SANFORD, FL. State inspectors visited Shantells on the Run at 503 Sanford Ave on May 15 and documented food coming from unapproved or unknown sources, a violation that means whatever was being served that day had bypassed every federal safety inspection designed to catch Listeria, Salmonella, and E. coli before it reaches a customer's plate.
That was one of six high-severity violations cited at the Sanford food cart. Inspectors also found four intermediate violations. The facility was not closed.
What Inspectors Found
The shellfish violation compounds the sourcing problem. Inspectors cited inadequate shell stock identification and records, meaning oysters, clams, or mussels on the menu could not be traced back to a licensed harvester or approved growing water. Shellfish are among the highest-risk foods a restaurant can serve, and traceability tags exist precisely so that when someone gets sick, investigators can identify the harvest lot and pull it from other kitchens.
There was no written employee health policy, or the policy in place was inadequate. That means workers at Shantells on the Run had no formal, documented guidance telling them to stay home when sick with Norovirus, Hepatitis A, or Salmonella.
Inspectors also found that employees were not washing their hands correctly. Improper technique, the state notes, leaves pathogens on hands even when a worker makes the attempt. Food contact surfaces were not properly cleaned or sanitized, a direct cross-contamination pathway between raw and ready-to-eat items.
Toxic chemicals were improperly stored or labeled near food. That is not a paperwork problem. Mislabeled or misplaced chemicals near food preparation areas create a direct route to acute poisoning.
On the intermediate side, inspectors cited improper sewage or wastewater disposal, multi-use utensils not properly cleaned, single-use items being reused, and inadequate ventilation and lighting. The sewage citation, in particular, carries serious weight: improper disposal creates the possibility of fecal contamination spreading across surfaces throughout the facility.
What These Violations Mean
Food from unapproved sources is not a labeling technicality. The USDA and FDA inspection system exists to intercept contaminated product before it reaches a kitchen. When a restaurant sources food outside that system, the entire safety net disappears. If a customer gets sick, investigators have no chain of custody to follow, no harvest records to pull, and no way to warn others who may have eaten the same product elsewhere.
The shellfish traceability failure amplifies that risk. Raw and lightly cooked shellfish are among the most common vehicles for Norovirus and Vibrio infection. The tagging requirement exists because a single contaminated harvest lot can sicken dozens of people across multiple restaurants.
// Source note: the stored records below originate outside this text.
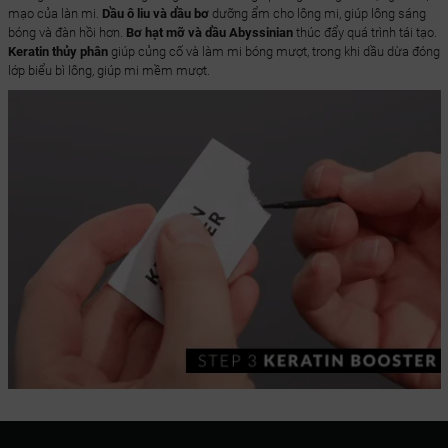
mạo của làn mi.
Dầu ô liu và dầu bơ
dưỡng ẩm cho lông mi, giúp lông sáng
bóng và đàn hồi hơn.
Bơ hạt mỡ và dầu Abyssinian
thúc đẩy quá trình tái tạo.
Keratin thủy phân
giúp củng cố và làm mi bóng mượt, trong khi dầu dừa đóng
lớp biểu bì lông, giúp mi mềm mượt.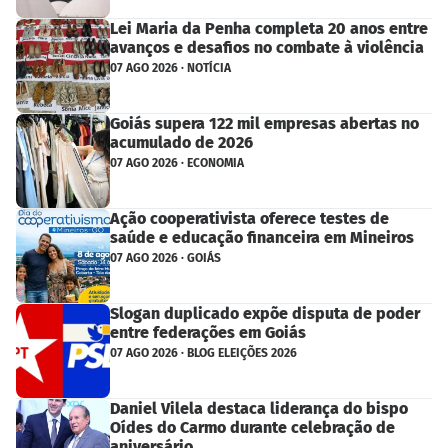
Lei Maria da Penha completa 20 anos entre
avanços e desafios no combate à violência
07 AGO 2026 · NOTÍCIA
Goiás supera 122 mil empresas abertas no
acumulado de 2026
07 AGO 2026 · ECONOMIA
Ação cooperativista oferece testes de
saúde e educação financeira em Mineiros
07 AGO 2026 · GOIÁS
Slogan duplicado expõe disputa de poder
entre federações em Goiás
07 AGO 2026 · BLOG ELEIÇÕES 2026
Daniel Vilela destaca liderança do bispo
Oídes do Carmo durante celebração de
aniversário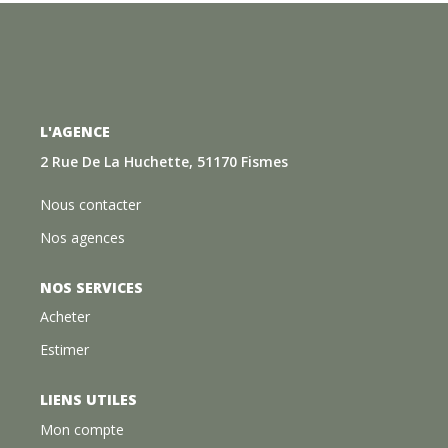
L'AGENCE
2 Rue De La Huchette, 51170 Fismes
Nous contacter
Nos agences
NOS SERVICES
Acheter
Estimer
LIENS UTILES
Mon compte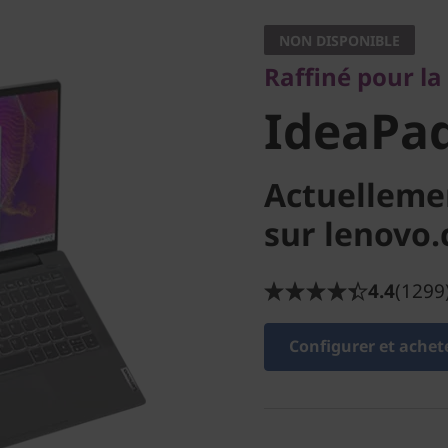
IdeaPad 5
NON DISPONIBLE
Raffiné pour la
14IIL05
IdeaPad
Actuelleme
sur lenovo
4.4
(1299
Configurer et achet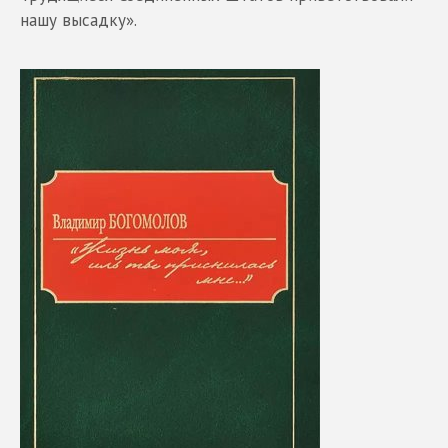
нашу высадку».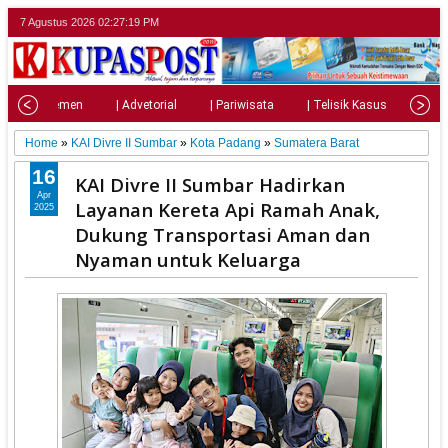
7 Agustus 2026
02:27:21 PM
| Parlemen
| Advetorial
| Pariwisata
| Telisik Kasus
| Su
Home
»
KAI Divre II Sumbar
»
Kota Padang
»
Sumatera Barat
16
KAI Divre II Sumbar Hadirkan
Apr
Layanan Kereta Api Ramah Anak,
2025
Dukung Transportasi Aman dan
Nyaman untuk Keluarga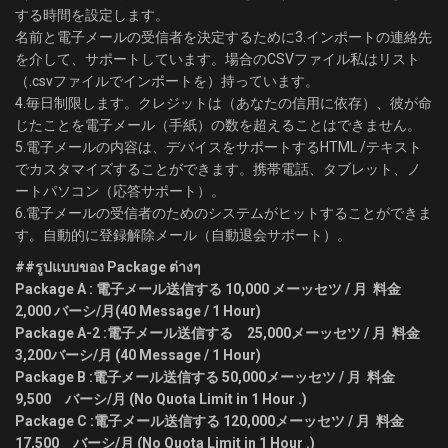
する時間を設定します。
名前と電子メールの受信者を決定するために3.インポートの連絡先
を介して、サポートしています。場合のCSVファイル私はリスト
（.csvファイルでインポートを）持っています。
4.毎日制限します。クレジットは（あなたの信用に依存）、彼が命
じたことを電子メール（手紙）の数を超えることはできません。
5.電子メールの内容は、デバイスをサポートするHTML /テキスト
でカスタマイズすることができます。携帯電話、タブレット、ノ
ートパソコン（応答サポート）。
6.電子メールの受信者のためのシステムがヒットすることができま
す。自動的に登録解除メール（自動退会サポート）。
##รูปแบบของ Package ต่างๆ
Package A : 電子メール送信する 10,000 メーッセツ / 月 料金
2,000 バーシ/月(40 Message / 1 Hour)
Package A-2 :
電子メール送信する
25,000
メーッセツ / 月 料金
3,200
バーシ/月 (40 Message / 1 Hour)
Package B :
電子メール送信する
50,000
メーッセツ / 月 料金
9,500
バーシ/月 (No Quota Limit in 1 Hour .)
Package C :
電子メール送信する
120,000
メーッセツ / 月 料金
17,500
バーシ/月 (No Quota Limit in 1 Hour .)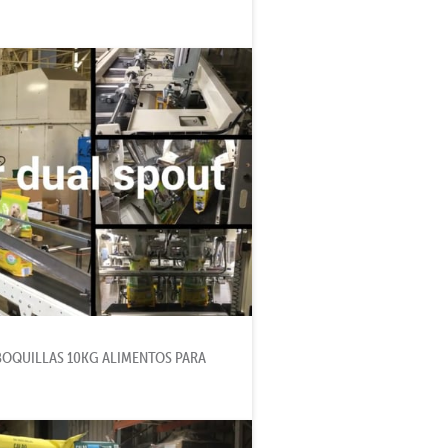
BOQUILLAS 10KG ALIMENTOS PARA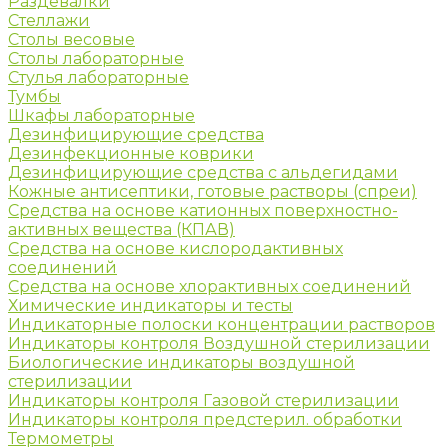
Раздевалки
Стеллажи
Столы весовые
Столы лабораторные
Стулья лабораторные
Тумбы
Шкафы лабораторные
Дезинфицирующие средства
Дезинфекционные коврики
Дезинфицирующие средства с альдегидами
Кожные антисептики, готовые растворы (спреи)
Средства на основе катионных поверхностно-
активных вещества (КПАВ)
Средства на основе кислородактивных
соединений
Средства на основе хлорактивных соединений
Химические индикаторы и тесты
Индикаторные полоски концентрации растворов
Индикаторы контроля Воздушной стерилизации
Биологические индикаторы воздушной
стерилизации
Индикаторы контроля Газовой стерилизации
Индикаторы контроля предстерил. обработки
Термометры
Without those records at Shantells on the Run, that chain cannot be reconstructed.
The combination of no health policy and improper handwashing technique is particularly direct. A sick employee with no policy telling them to stay home, washing hands in a way that does not actually remove pathogens, then handling food on surfaces that are not properly sanitized, describes a nearly unobstructed transmission route from an ill worker to a customer's food.
Improperly stored toxic chemicals near food require no chain of events to cause harm. A mislabeled bottle, a spill, a chemical placed above an uncovered food item, any of those scenarios produces immediate injury.
The Longer Record
Shantells on the Run: Inspection Pattern, 2023-2026
The May 15 inspection is not an outlier. State records show 36 inspections on file for Shantells on the Run, with 343 total violations accumulated across that history. Of the eight most recent inspections listed in state records, only one, a March 16 re-check that found just one high violation, came in below four high-severity citations.
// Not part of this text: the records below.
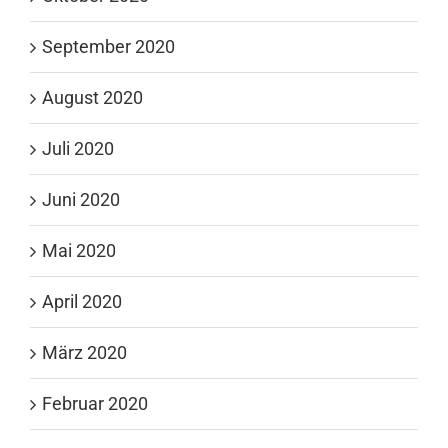
September 2020
August 2020
Juli 2020
Juni 2020
Mai 2020
April 2020
März 2020
Februar 2020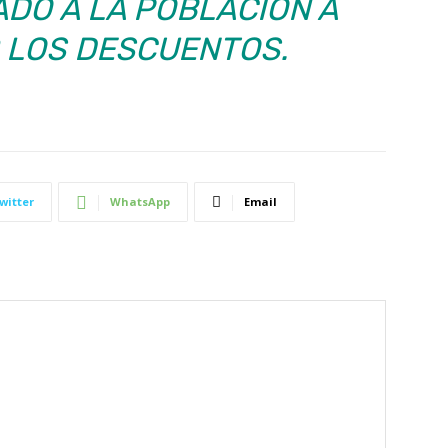
DO A LA POBLACIÓN A
LOS DESCUENTOS.
witter
WhatsApp
Email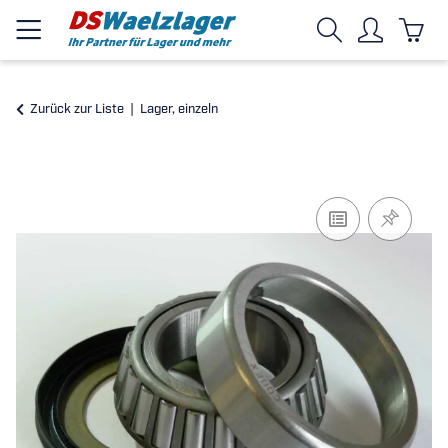
Zurück zur Liste
Lager, einzeln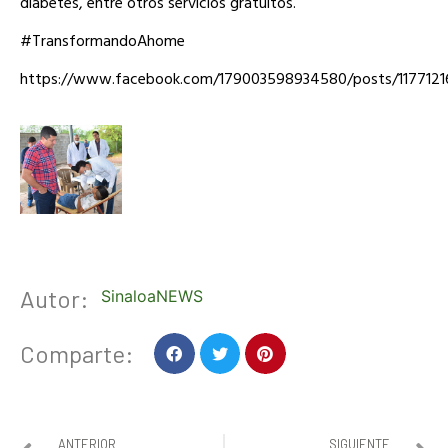
diabetes, entre otros servicios gratuitos.
#TransformandoAhome
https://www.facebook.com/179003598934580/posts/1177121
Autor:
SinaloaNEWS
Comparte:
ANTERIOR
SIGUIENTE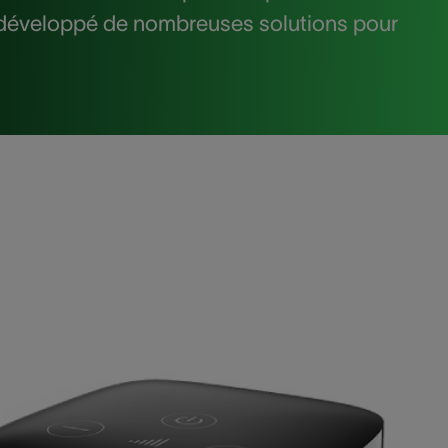
e a développé de nombreuses solutions pour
The facility has never been emergency-closed. That fact sits alongside a record that includes an 8-high-violation inspection on March 4 of this year, a 7-high inspection in November 2024, and a 6-high inspection on March 5, just ten days after that worst-ever visit.
The categories repeat. Food sourcing problems, handwashing failures, sanitation breakdowns. These are not new discoveries at this address.
On May 15, 2026, with six high-severity violations on the inspector's clipboard, including food of unknown origin and sewage improperly disposed of, Shantells on the Run was allowed to keep serving customers.